Was passiert, wenn Innovation an ihre Grenzen stößt?

Hat eine Technologie einen gewissen Sättigungsgrad erreicht und ist sie ist prinzipiell nicht mehr verbesserbar, verwandelt sich dieser Technologiewettbewerb in einen Preiswettbewerb. Wer die gleiche Technologie zum günstigsten Preis herstellen kann, kann sich am Markt durchsetzen. Ein Unternehmen, das einen Preiswettbewerb nicht gewinnen kann, muss innovativ sein. Dies lässt sich auf Volkswirtschaften übertragen. Industrienationen, die häufig Schwierigkeiten mit Preiswettbewerben haben, brauchen daher ein gewisses Maß an Innovationen, um die Wirtschaft aufrechterhalten zu können. Wo genau dieser Punkt liegt, ist allerdings sehr schwer zu bestimmen und sicherlich von Land zu Land sehr unterschiedlich.

Und wie innovationsfähig ist die deutsche Wirtschaft?

Bereitgestelltes Material
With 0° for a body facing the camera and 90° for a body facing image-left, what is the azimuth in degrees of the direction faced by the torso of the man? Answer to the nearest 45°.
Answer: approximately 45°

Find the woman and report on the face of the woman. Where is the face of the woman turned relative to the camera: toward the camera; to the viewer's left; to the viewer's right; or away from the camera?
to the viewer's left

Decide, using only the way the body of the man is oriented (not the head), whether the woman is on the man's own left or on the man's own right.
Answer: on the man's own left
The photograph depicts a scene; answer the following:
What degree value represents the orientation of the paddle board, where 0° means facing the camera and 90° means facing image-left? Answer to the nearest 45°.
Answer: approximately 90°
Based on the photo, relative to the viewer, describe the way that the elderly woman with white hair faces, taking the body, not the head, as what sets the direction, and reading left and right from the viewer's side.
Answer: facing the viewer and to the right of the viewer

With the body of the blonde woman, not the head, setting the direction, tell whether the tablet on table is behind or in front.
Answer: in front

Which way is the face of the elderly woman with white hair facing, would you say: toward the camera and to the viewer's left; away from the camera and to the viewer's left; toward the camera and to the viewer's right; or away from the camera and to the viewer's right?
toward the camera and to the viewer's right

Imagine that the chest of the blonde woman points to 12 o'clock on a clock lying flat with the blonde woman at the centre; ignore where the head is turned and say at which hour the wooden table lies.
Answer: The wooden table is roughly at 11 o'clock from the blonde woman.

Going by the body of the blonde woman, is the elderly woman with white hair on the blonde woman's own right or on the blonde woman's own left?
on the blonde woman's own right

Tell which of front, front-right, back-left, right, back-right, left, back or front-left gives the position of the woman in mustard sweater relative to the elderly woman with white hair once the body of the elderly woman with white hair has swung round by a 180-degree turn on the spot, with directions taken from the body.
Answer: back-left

Aufgabe A
Gib aus dem Auszug den Abschnitt von „Hat eine Technologie“ bis einschließlich „Land sehr unterschiedlich.“ wortgetreu aus.
Aufgabe B
Beantworte anhand des Auszugs kurz:
(i) Worin verwandelt sich der Technologiewettbewerb, wenn eine Technologie nicht mehr verbesserbar ist?
(ii) Was muss ein Unternehmen sein, das einen Preiswettbewerb nicht gewinnen kann?
(iii) Womit haben Industrienationen häufig Schwierigkeiten?

Ergebnis A
Hat eine Technologie einen gewissen Sättigungsgrad erreicht und ist sie ist prinzipiell nicht mehr verbesserbar, verwandelt sich dieser Technologiewettbewerb in einen Preiswettbewerb. Wer die gleiche Technologie zum günstigsten Preis herstellen kann, kann sich am Markt durchsetzen. Ein Unternehmen, das einen Preiswettbewerb nicht gewinnen kann, muss innovativ sein. Dies lässt sich auf Volkswirtschaften übertragen. Industrienationen, die häufig Schwierigkeiten mit Preiswettbewerben haben, brauchen daher ein gewisses Maß an Innovationen, um die Wirtschaft aufrechterhalten zu können. Wo genau dieser Punkt liegt, ist allerdings sehr schwer zu bestimmen und sicherlich von Land zu Land sehr unterschiedlich.

Ergebnis B
(i) In einen Preiswettbewerb.
(ii) Innovativ.
(iii) Mit Preiswettbewerben.